* _Data for analysis_:
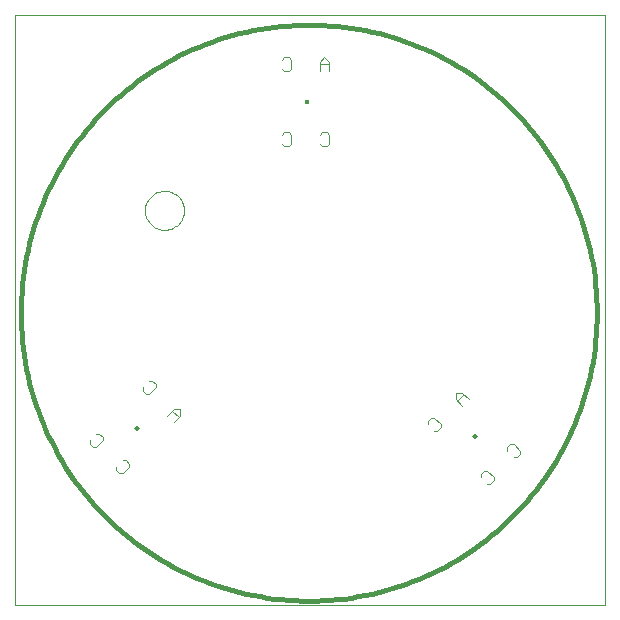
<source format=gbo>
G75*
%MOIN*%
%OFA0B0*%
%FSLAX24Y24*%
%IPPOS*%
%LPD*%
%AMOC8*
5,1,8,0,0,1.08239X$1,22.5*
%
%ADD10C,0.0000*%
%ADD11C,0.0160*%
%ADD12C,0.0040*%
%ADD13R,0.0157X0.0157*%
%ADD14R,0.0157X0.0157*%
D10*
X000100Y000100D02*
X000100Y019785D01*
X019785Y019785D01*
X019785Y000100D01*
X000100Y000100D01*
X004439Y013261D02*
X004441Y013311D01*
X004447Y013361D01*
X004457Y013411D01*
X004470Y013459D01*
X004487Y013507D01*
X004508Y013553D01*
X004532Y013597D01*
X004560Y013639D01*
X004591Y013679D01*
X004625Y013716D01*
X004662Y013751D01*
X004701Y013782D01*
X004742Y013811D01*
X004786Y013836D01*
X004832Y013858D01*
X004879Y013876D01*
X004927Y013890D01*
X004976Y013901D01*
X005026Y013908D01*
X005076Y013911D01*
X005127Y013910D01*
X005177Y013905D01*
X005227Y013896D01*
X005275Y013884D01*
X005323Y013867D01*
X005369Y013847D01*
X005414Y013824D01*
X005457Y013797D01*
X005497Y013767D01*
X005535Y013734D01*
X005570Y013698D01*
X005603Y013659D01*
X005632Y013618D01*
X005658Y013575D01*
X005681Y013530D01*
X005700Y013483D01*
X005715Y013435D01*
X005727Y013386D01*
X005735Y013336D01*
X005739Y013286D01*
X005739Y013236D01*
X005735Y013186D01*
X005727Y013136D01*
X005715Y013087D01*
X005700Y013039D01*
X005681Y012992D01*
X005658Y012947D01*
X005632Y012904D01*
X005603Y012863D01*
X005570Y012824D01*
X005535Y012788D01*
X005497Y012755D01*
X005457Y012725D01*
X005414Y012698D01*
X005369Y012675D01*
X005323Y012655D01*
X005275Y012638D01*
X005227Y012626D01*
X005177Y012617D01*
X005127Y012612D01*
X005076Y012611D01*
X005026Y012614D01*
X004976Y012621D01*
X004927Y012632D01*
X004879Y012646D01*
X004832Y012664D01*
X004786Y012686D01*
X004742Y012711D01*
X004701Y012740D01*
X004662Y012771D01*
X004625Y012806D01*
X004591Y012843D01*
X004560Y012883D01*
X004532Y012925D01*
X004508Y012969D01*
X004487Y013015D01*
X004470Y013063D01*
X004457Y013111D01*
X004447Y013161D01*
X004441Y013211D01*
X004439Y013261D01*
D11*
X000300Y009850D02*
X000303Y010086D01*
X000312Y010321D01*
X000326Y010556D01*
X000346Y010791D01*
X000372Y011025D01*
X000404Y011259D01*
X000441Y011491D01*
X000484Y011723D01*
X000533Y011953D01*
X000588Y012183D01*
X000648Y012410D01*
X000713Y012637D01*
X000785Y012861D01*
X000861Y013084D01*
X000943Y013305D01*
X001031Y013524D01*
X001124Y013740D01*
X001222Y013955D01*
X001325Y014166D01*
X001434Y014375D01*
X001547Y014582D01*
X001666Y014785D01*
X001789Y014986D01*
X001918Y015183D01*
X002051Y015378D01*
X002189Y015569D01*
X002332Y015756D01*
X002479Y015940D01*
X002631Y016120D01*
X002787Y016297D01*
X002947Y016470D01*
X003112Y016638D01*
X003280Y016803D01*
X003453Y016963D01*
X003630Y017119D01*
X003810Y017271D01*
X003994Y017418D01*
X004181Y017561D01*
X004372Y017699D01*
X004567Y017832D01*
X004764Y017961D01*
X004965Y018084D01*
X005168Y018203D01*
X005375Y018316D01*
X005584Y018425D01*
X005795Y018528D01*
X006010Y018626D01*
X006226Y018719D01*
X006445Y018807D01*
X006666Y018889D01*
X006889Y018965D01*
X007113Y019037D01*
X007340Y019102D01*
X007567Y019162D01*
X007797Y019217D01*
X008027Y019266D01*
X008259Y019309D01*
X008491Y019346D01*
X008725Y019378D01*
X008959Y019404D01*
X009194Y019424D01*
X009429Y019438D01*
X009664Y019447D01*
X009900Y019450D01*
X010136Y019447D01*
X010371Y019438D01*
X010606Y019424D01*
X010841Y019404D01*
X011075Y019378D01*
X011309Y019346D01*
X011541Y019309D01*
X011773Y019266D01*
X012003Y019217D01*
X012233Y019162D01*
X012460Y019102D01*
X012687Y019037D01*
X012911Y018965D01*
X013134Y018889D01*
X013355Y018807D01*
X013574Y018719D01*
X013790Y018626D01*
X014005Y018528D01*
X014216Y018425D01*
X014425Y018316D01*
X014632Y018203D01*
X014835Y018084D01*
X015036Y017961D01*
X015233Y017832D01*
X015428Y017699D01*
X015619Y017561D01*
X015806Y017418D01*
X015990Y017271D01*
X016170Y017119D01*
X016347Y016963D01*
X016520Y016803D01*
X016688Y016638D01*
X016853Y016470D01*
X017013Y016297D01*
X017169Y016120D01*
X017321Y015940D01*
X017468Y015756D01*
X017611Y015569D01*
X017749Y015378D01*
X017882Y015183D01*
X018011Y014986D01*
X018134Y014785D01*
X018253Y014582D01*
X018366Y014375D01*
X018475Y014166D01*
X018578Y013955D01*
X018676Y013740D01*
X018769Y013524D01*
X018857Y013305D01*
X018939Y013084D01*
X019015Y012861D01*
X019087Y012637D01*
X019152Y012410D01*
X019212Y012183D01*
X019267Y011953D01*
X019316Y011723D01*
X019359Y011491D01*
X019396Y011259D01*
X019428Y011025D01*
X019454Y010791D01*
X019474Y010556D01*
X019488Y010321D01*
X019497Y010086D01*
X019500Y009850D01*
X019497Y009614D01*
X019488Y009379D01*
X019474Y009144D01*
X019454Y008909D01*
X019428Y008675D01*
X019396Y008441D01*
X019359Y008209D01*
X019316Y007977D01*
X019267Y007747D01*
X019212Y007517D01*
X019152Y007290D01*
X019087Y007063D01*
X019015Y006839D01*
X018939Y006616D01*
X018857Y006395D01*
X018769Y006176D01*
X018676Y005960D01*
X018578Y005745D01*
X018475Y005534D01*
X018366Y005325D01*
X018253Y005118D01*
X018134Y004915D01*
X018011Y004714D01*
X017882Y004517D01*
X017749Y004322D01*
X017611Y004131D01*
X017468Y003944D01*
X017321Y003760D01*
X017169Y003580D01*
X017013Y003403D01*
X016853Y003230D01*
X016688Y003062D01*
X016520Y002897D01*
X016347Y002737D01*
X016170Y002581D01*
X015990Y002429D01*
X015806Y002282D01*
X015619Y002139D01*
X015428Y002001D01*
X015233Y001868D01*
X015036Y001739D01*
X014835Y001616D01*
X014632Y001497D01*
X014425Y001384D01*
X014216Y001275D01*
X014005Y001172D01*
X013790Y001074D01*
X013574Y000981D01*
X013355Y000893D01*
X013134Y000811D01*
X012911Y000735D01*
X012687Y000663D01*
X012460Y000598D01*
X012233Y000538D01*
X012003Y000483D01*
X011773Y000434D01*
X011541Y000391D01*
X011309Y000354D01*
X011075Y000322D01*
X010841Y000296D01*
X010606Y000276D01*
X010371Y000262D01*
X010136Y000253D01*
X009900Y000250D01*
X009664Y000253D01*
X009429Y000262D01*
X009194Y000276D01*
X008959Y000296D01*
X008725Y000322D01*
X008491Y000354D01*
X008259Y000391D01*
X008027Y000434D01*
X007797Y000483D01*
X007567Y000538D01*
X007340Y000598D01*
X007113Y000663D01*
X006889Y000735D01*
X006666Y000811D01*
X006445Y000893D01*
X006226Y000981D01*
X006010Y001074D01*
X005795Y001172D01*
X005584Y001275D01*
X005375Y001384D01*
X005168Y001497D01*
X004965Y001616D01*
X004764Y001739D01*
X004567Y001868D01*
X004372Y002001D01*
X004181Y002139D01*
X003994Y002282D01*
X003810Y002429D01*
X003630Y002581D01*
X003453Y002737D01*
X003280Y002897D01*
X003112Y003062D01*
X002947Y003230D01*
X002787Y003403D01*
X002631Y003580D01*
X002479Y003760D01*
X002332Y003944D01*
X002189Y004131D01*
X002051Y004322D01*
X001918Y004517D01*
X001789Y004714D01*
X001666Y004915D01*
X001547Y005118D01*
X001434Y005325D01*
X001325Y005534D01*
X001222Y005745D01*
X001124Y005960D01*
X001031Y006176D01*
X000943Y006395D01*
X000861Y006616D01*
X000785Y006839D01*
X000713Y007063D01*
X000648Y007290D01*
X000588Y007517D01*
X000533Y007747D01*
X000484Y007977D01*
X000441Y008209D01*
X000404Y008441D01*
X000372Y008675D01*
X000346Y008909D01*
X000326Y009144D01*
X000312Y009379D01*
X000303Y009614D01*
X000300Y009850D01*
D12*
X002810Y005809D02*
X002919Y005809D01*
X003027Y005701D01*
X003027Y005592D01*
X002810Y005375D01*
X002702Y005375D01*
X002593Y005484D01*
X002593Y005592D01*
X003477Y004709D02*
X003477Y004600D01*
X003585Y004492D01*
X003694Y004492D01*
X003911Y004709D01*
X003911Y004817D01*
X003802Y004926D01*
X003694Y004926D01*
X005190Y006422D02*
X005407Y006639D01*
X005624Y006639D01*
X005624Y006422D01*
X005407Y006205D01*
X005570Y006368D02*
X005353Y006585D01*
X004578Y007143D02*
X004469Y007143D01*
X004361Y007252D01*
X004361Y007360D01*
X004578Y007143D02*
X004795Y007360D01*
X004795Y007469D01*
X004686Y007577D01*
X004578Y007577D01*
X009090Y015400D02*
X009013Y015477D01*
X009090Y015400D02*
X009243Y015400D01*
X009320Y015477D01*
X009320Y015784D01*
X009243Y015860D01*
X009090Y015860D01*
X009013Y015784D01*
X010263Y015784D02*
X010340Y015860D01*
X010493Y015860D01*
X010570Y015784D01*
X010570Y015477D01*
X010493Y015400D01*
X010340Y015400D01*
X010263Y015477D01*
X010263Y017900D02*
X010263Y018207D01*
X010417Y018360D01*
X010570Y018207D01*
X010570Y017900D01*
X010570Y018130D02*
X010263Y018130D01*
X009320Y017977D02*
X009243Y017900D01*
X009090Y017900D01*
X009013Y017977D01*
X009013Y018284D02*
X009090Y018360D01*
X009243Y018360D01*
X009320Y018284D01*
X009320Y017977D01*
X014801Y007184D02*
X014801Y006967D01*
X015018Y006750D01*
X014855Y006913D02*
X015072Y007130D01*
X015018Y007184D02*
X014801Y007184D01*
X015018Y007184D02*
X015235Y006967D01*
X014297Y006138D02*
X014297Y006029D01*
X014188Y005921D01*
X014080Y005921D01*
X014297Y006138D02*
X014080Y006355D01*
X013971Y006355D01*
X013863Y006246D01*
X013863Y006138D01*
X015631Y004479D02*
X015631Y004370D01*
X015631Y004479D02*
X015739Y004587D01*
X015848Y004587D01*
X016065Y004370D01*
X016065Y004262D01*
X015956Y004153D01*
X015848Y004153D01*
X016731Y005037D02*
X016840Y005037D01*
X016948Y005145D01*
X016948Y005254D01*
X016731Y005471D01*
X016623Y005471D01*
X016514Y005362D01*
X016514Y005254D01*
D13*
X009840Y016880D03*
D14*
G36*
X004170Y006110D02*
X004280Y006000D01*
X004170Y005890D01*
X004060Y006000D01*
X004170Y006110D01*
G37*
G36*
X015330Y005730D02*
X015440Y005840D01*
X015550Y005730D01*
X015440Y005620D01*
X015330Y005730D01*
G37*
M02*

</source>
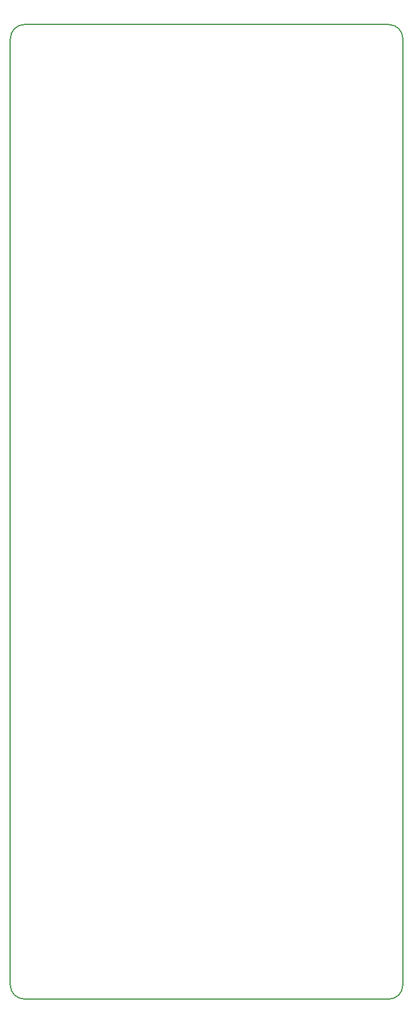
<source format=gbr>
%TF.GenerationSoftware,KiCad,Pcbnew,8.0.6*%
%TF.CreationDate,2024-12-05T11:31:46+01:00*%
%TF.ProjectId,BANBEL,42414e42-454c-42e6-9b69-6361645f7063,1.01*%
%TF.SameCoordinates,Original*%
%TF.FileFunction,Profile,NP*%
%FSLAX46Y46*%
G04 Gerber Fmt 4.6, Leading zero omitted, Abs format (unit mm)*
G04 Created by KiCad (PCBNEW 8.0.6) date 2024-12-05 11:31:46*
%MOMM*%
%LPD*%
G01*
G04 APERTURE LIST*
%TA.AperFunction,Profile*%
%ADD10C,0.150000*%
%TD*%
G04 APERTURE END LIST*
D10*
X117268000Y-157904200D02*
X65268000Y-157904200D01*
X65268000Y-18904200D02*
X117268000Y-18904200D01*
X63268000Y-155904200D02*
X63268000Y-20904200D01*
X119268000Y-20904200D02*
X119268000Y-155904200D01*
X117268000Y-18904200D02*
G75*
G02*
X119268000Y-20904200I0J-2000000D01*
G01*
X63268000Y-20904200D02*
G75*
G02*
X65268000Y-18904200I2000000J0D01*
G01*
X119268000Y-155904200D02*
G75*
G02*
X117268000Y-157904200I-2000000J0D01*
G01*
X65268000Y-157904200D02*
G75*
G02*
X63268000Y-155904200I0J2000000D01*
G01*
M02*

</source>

* _Exercise_: Look above for the line with "X014835Y018084D01*" and the line with "X018578Y013955D01*". Write out those two lines and all the lines between them, exactly, and no others.

* _Answer below_:
X014835Y018084D01*
X015036Y017961D01*
X015233Y017832D01*
X015428Y017699D01*
X015619Y017561D01*
X015806Y017418D01*
X015990Y017271D01*
X016170Y017119D01*
X016347Y016963D01*
X016520Y016803D01*
X016688Y016638D01*
X016853Y016470D01*
X017013Y016297D01*
X017169Y016120D01*
X017321Y015940D01*
X017468Y015756D01*
X017611Y015569D01*
X017749Y015378D01*
X017882Y015183D01*
X018011Y014986D01*
X018134Y014785D01*
X018253Y014582D01*
X018366Y014375D01*
X018475Y014166D01*
X018578Y013955D01*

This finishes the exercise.